Большой босс, то бишь Илья Галицкий, в Белоруссию наведывался раз или два, оставляя после себя большой переполох и сильное впечатление, но больше интереса к делам не проявлял. Кстати, именно такое невнимание со стороны главного патрона фирмы и натолкнуло предприимчивого Дзеткевича на мысль, что в предложении тещи что-то есть, а главное, что оно совершенно безопасно.
Павел Горенко свои наезды в Витебск вскоре тоже свел к минимуму. Как подозревал Дзеткевич, причиной ослабления внимания стала навязчивость все той же Алеси, которая просто не давала любовнику проходу. Воспользовавшись этим обстоятельством, свой нелегальный бизнес Дзеткевич развернул во всю мощь, Алесю увольнять не стал, чтобы Горенко не начал наезжать с проверками снова, но и в курс дела не посвятил. Остерегался.
Он был уверен, что судьба благосклонна к нему. Противная юристка работала день через день, совмещая работу в «Лiтаре» и должность экскурсовода в Здравнево. Основные переговоры и деловые встречи он проводил в те дни, когда ее не было на работе. Документы прятал. Лишних разговоров не вел. И был уверен, что Петранцова ни о чем не догадается.
Однако Алеся была девушка умная. Опытным взглядом она заметила лишний кассовый аппарат, острым ухом слышала не предназначенные для ее ушей разговоры, намотала все на ус и свела один к одному. Затем в руки ей попался забытый Дзеткевичем на столе документ; прочитав его, она обманула бдительность цербера-бухгалтерши, немного покопалась в бухгалтерии и сделала точный вывод. Дзеткевич вел двойную игру и обворовывал своих начальников.
К тому моменту, как Алеся окончательно удостоверилась в своих подозрениях, ее любовная лодка практически утонула. Павел Горенко в Витебск не приезжал, в Москву ее больше не приглашал, на звонки отвечал сухо и с недовольством, а письма игнорировал вовсе.
Влюбленная и страдающая Алеся решила вернуть благосклонность возлюбленного, раскрыв ему глаза на махинации в «Лiтаре». Она позвонила Горенко, сообщила, что владеет ценной информацией и даже съездила в Москву, захватив с собой документы, которые могли доставить Адрыяну Дзеткевичу немало неприятных минут.
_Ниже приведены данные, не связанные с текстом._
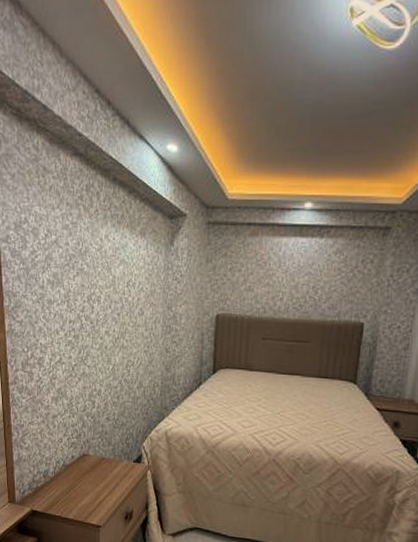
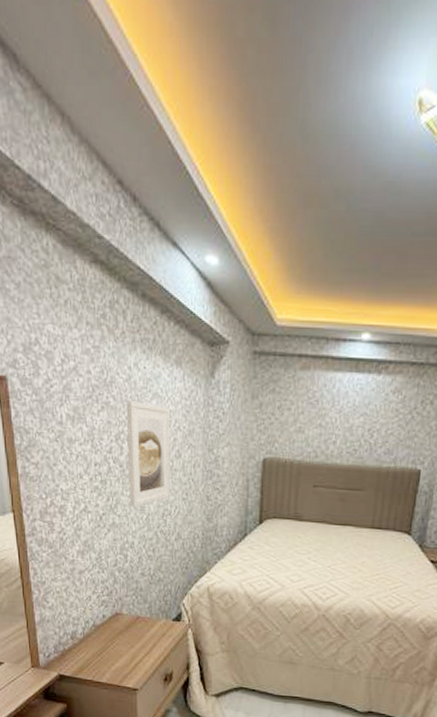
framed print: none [97,266,135,359] -> present [126,399,171,508]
— Однако что-то у них не срослось, — рассказывал Адрыян Карпович внимательно слушающим Ганне и Илье. Они знали, что говорит он правду, потому что все это уже слышали от самого Гарика. Он не захотел встречаться с Алесей, по телефону сообщил ей об окончательном разрыве, и она была вынуждена вернуться домой, по дороге придумав план мести. Раз Павел Горенко не захотел забрать документы, она решила… продать их самому Дзеткевичу.
— Она вас шантажировала? — воскликнула Ганна.
— Шантажом это было трудно назвать, — сказал он и снова высморкался. — Алеся показала мне документы, сказала, что больше не хочет сдавать меня руководству, то есть вам, — он слегка поклонился в сторону Галицкого, — и сообщила, что готова вернуть их мне за определенную сумму. Наш разговор состоялся за два дня до того, как ее убили, но честное слово, — он заломил свои пухлые, белые, немного женственные руки. — Честное слово, я ее не убивал. Сумму она попросила вполне подъемную. Конечно, таких денег наличными у меня при себе не было, но мы договорились, что я расплачусь в следующий раз, когда она выйдет на работу. За это время я и должен был собрать деньги. Немного. Примерно месячный мой доход с левых тиражей. Поверьте, я не стал бы убивать за такую мелочь.